Taking these predictions into account, the government defined the percentages for each of the eight categories that would occupy the land. The three major categories are public infrastructure, housing and green ecological areas, occupying 23%, 22%, and 18% of the land respectively.
According to Chan Pou Ha, the director of the Land, Public Works and Transport Bureau (DSSOPT), land usage was defined according to three principles: the current urban situation, mixed usage of the lands, and a balance between employment and housing. This is an attempt to reorganize the city so that residents would have fewer transportation needs and reduce lengthy, time-consuming trips between home, work and school.
Urban renewal focused on industrial swap
One of the highly anticipated topics of the Urban Master Plan was its connection with the government’s intentions of moving forward with urban renewal.

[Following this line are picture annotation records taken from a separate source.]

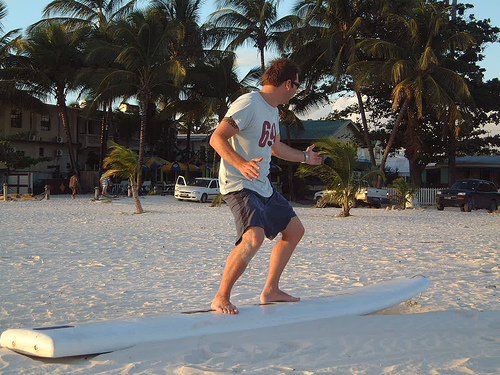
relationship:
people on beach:
[65, 169, 112, 199] [1, 193, 499, 373]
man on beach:
[209, 58, 323, 315] [1, 193, 499, 373]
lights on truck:
[344, 183, 406, 221] [344, 160, 489, 225]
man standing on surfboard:
[209, 55, 325, 315] [47, 315, 294, 360]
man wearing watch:
[209, 58, 323, 315] [299, 147, 312, 167]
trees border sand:
[302, 12, 484, 217] [2, 359, 483, 369]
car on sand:
[435, 179, 499, 213] [1, 195, 498, 373]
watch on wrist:
[301, 151, 309, 164] [301, 145, 309, 164]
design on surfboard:
[31, 322, 72, 335] [13, 277, 415, 359]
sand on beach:
[1, 195, 498, 373] [1, 193, 499, 373]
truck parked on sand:
[311, 176, 404, 208] [19, 208, 499, 368]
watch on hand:
[293, 129, 310, 177] [306, 141, 320, 169]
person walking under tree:
[63, 172, 80, 196] [19, 18, 98, 158]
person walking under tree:
[63, 172, 80, 196] [80, 10, 130, 181]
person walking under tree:
[63, 172, 80, 196] [97, 7, 190, 173]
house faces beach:
[28, 75, 88, 173] [84, 187, 392, 327]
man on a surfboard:
[209, 58, 323, 315] [2, 274, 444, 364]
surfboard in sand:
[123, 295, 336, 345] [413, 284, 485, 324]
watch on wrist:
[301, 151, 309, 164] [301, 143, 308, 172]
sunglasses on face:
[289, 77, 301, 92] [282, 73, 300, 105]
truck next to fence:
[313, 179, 388, 209] [406, 182, 442, 206]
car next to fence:
[438, 176, 498, 216] [406, 182, 442, 206]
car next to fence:
[172, 167, 226, 209] [406, 182, 442, 206]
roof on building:
[8, 84, 93, 137] [0, 75, 178, 197]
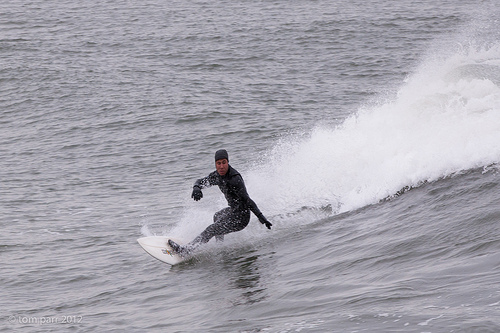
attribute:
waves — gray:
[209, 68, 394, 132]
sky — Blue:
[401, 206, 418, 217]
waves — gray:
[295, 71, 463, 258]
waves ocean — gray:
[355, 99, 463, 196]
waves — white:
[338, 75, 463, 228]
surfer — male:
[132, 147, 273, 265]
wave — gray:
[169, 56, 498, 228]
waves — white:
[323, 85, 445, 191]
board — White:
[134, 234, 182, 271]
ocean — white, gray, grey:
[2, 0, 499, 331]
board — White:
[138, 231, 190, 266]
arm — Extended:
[259, 218, 271, 228]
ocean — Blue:
[25, 18, 491, 331]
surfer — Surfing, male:
[164, 147, 274, 257]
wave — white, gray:
[3, 1, 499, 331]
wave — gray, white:
[185, 11, 498, 259]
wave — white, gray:
[159, 26, 499, 256]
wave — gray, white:
[175, 50, 499, 256]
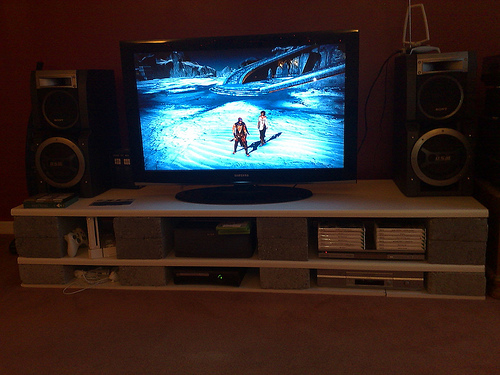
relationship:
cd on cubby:
[377, 227, 427, 251] [296, 216, 439, 263]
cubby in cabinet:
[296, 216, 439, 263] [10, 178, 487, 302]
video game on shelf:
[307, 218, 429, 297] [308, 214, 425, 291]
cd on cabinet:
[377, 227, 427, 251] [10, 178, 487, 302]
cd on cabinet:
[317, 227, 366, 251] [10, 178, 487, 302]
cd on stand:
[310, 217, 366, 264] [13, 166, 498, 313]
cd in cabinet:
[372, 220, 426, 254] [10, 178, 487, 302]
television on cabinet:
[118, 27, 356, 209] [10, 178, 487, 302]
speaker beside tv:
[388, 41, 487, 197] [118, 27, 359, 204]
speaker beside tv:
[25, 63, 127, 199] [118, 27, 359, 204]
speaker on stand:
[25, 63, 127, 199] [13, 166, 498, 313]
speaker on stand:
[388, 41, 479, 195] [13, 166, 498, 313]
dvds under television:
[298, 225, 444, 287] [118, 28, 361, 205]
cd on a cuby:
[317, 227, 366, 251] [306, 220, 430, 262]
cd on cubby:
[377, 227, 427, 251] [304, 216, 432, 263]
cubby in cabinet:
[304, 216, 432, 263] [10, 178, 487, 302]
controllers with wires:
[67, 262, 123, 283] [63, 261, 117, 286]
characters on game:
[230, 107, 272, 157] [168, 267, 243, 287]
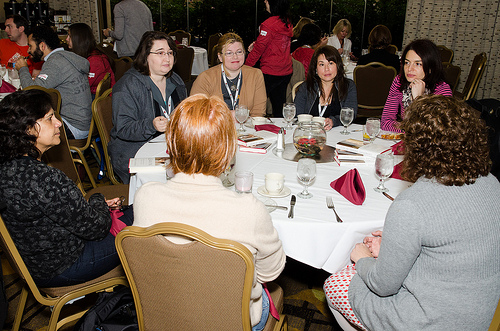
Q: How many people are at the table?
A: Seven.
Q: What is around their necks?
A: Lanyards.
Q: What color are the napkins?
A: Pink.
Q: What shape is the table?
A: Round.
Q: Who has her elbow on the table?
A: The woman in pink.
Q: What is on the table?
A: Glasses.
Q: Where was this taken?
A: Inside a convention center.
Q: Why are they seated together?
A: To talk.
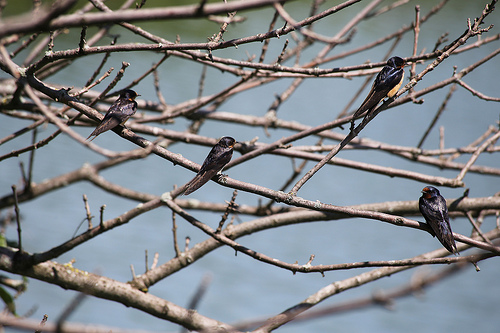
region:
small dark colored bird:
[176, 131, 239, 200]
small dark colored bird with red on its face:
[415, 187, 462, 255]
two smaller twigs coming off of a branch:
[75, 193, 109, 233]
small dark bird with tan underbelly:
[350, 54, 410, 114]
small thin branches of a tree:
[2, 0, 404, 98]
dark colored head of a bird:
[418, 181, 439, 196]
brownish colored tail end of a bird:
[183, 168, 218, 203]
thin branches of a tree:
[168, 20, 369, 89]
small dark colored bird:
[417, 182, 456, 254]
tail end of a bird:
[86, 110, 117, 137]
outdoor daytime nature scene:
[4, 3, 499, 324]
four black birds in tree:
[76, 46, 476, 252]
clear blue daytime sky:
[2, 0, 498, 321]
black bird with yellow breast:
[346, 50, 423, 127]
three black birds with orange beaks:
[86, 81, 468, 255]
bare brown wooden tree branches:
[4, 4, 498, 326]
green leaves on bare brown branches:
[1, 167, 44, 329]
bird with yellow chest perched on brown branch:
[268, 2, 498, 210]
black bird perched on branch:
[85, 80, 159, 144]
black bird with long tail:
[175, 127, 248, 198]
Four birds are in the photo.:
[74, 41, 481, 263]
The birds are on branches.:
[72, 37, 479, 257]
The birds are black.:
[75, 42, 480, 256]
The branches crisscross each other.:
[0, 2, 497, 332]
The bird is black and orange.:
[339, 47, 424, 129]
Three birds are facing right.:
[80, 43, 423, 200]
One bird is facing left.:
[400, 173, 472, 264]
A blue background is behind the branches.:
[0, 89, 498, 331]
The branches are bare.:
[0, 168, 435, 331]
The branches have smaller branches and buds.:
[68, 187, 110, 241]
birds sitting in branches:
[75, 36, 470, 294]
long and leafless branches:
[95, 80, 385, 302]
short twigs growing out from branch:
[75, 191, 165, 231]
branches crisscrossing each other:
[80, 72, 420, 289]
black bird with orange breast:
[291, 30, 481, 135]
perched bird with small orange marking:
[76, 80, 151, 145]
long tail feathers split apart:
[410, 175, 465, 260]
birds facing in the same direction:
[77, 40, 417, 201]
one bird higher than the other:
[336, 40, 461, 265]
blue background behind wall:
[75, 56, 461, 271]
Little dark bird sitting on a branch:
[415, 179, 459, 259]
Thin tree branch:
[55, 20, 336, 55]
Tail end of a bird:
[186, 168, 213, 199]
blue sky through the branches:
[215, 261, 270, 317]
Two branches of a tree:
[258, 184, 415, 232]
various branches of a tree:
[31, 158, 187, 285]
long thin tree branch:
[38, 0, 369, 67]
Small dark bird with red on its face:
[418, 182, 462, 254]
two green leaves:
[0, 267, 26, 319]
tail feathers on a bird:
[90, 113, 119, 142]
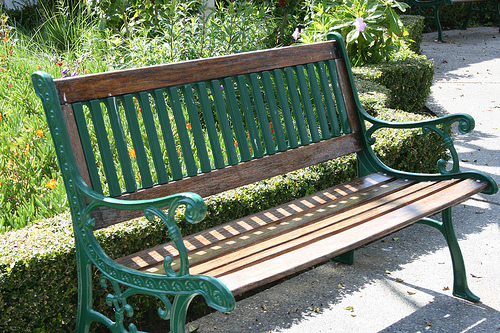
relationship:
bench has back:
[67, 34, 344, 288] [137, 66, 375, 196]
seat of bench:
[216, 173, 352, 253] [67, 34, 344, 288]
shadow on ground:
[378, 256, 474, 329] [266, 291, 379, 324]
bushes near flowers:
[19, 25, 182, 88] [9, 122, 46, 163]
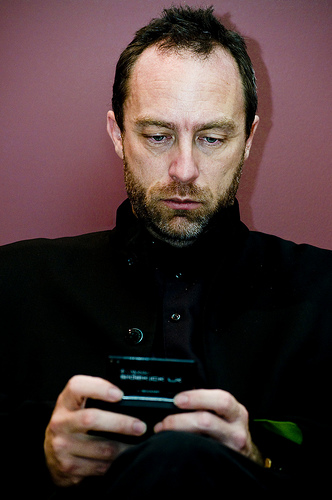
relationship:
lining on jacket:
[254, 414, 306, 444] [1, 197, 329, 495]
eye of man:
[140, 130, 171, 148] [22, 4, 321, 479]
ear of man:
[87, 101, 135, 159] [37, 14, 307, 416]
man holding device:
[1, 4, 331, 498] [92, 341, 198, 435]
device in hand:
[92, 341, 198, 435] [35, 359, 262, 488]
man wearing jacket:
[1, 4, 331, 498] [1, 197, 332, 499]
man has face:
[1, 4, 331, 498] [117, 42, 252, 240]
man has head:
[1, 4, 331, 498] [91, 0, 266, 235]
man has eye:
[1, 4, 331, 498] [199, 131, 224, 145]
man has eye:
[1, 4, 331, 498] [136, 129, 169, 143]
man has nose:
[1, 4, 331, 498] [166, 124, 199, 185]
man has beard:
[1, 4, 331, 498] [123, 159, 244, 247]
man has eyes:
[1, 4, 331, 498] [143, 126, 226, 148]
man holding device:
[1, 4, 331, 498] [97, 358, 204, 426]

The focus is not the housing buildings of the old neighborhoods, but a reorganization of the areas occupied by industrial sectors, and an industry swap from light industry to high technology.
Two areas of the city are planned to change significantly in appearance and purpose. The first is Avenida de Venceslau de Morais, which currently has the most warehouses and small industries operating from old industrial buildings. This area will receive a facelift, giving way to modernization and a change of sector. It will be dedicated to housing as well as commercial activities to “reduce the impact of the industrial activity in the residential areas and improve the global environment in the neighborhood,” the government said.

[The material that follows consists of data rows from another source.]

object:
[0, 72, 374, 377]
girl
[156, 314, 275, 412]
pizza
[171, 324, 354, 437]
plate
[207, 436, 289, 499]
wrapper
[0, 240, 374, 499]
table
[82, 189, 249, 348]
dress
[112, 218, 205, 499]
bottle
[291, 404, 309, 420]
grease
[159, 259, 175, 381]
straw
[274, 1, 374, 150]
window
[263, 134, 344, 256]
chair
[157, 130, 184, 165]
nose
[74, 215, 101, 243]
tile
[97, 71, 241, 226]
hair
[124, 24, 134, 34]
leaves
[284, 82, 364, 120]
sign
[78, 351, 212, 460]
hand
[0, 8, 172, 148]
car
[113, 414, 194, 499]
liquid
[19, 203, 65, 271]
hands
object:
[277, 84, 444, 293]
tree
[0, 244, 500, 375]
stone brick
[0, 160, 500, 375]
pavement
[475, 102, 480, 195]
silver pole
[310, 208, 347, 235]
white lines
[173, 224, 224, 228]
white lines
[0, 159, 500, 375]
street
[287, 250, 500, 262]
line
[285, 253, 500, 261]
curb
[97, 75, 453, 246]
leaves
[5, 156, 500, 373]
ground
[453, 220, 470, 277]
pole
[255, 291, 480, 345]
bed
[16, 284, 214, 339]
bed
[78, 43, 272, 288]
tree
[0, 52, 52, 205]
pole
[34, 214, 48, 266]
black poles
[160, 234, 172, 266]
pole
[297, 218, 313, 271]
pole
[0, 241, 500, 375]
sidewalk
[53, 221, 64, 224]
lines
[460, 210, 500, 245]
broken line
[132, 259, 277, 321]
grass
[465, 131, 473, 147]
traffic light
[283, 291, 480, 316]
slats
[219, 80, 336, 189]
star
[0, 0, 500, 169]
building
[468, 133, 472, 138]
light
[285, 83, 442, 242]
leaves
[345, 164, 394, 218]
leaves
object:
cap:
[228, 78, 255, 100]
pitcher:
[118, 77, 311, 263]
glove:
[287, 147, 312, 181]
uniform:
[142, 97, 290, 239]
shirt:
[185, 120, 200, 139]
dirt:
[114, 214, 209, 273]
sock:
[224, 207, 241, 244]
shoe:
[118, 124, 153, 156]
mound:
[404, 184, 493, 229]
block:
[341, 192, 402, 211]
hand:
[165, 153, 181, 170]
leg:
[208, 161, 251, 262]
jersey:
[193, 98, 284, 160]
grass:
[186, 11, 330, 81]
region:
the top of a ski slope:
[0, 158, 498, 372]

Another area to be transformed is the Inner Harbor, where the old piers will be revitalized as a leisure and tourism coastal attraction. The project includes significant changes to the piers, buildings, and even traffic, as some streets along the waterfront will be transformed into pedestrian and esplanade areas.
The government also aims to modernize the industry and relocate them to other areas of the region, namely to a new industrial area of Pac On. It will reuse the old Pac On industrial park and incentivize the swap from industrial activity to high technology, making good use of the new plans to transform the area, which is a major transport hub in Macau.
Multi-transport hubs to connect regionally
Another area of the government’s Urban Master Plan is the integration of all transport into hubs to allow fast transportation between several areas of Macau. It will also facilitate transport in and out of Macau, either with connections to the cities of the Greater Bay Area (GBA) or internationally.
The government aims to increase links between the international airport, which will undergo further expansion, and maritime transport via the Taipa Maritime Terminal, the Light Rapid Transit (LRT) system, and the Hong Kong-Zhuhai-Macau Bridge (HKZMB) Port.
This plan includes not only the fourth bridge between Taipa and Zone A of the new landfills, but also the new LRT East Line which will connect the Pac On area to the Border Gate while passing through the HKZMB and all of Zone A.
The government says this is part of Macau’s regional integration, aiming to link Macau to the major cities of the GBA within one hour.
Locally, the government has also proposed categorizing the different roads of Macau. This will create an inter-zone network and define a series of main-road links to promote traffic detouring away from certain areas of the city. This will also include optimization of pedestrian accesses via under or upper passages for main-road crossing, creating an effective pedestrian system.
expected in one year
The public consultation on the Urban Master Plan starts today and will last for 60 days, until November 2. The final results of the Urban Master Plan will only be known in about one year, the director of DSSOPT said in a reply to the media.
As Chan explained, “now we are going to have 60 days of public consultation, which will follow a period of 180 days for the company responsible for the consultation to elaborate [on] their preliminary report.”
“Then this report will be submitted to the Urban Planning Council [CPU], which will have to analyze it and also provide comments. In the final stage, the consultant will have 90 days more to finalize the report with input from CPU, presenting a final version that will then be delivered to the Chief Executive,” she said, noting that this should occur by September 2021.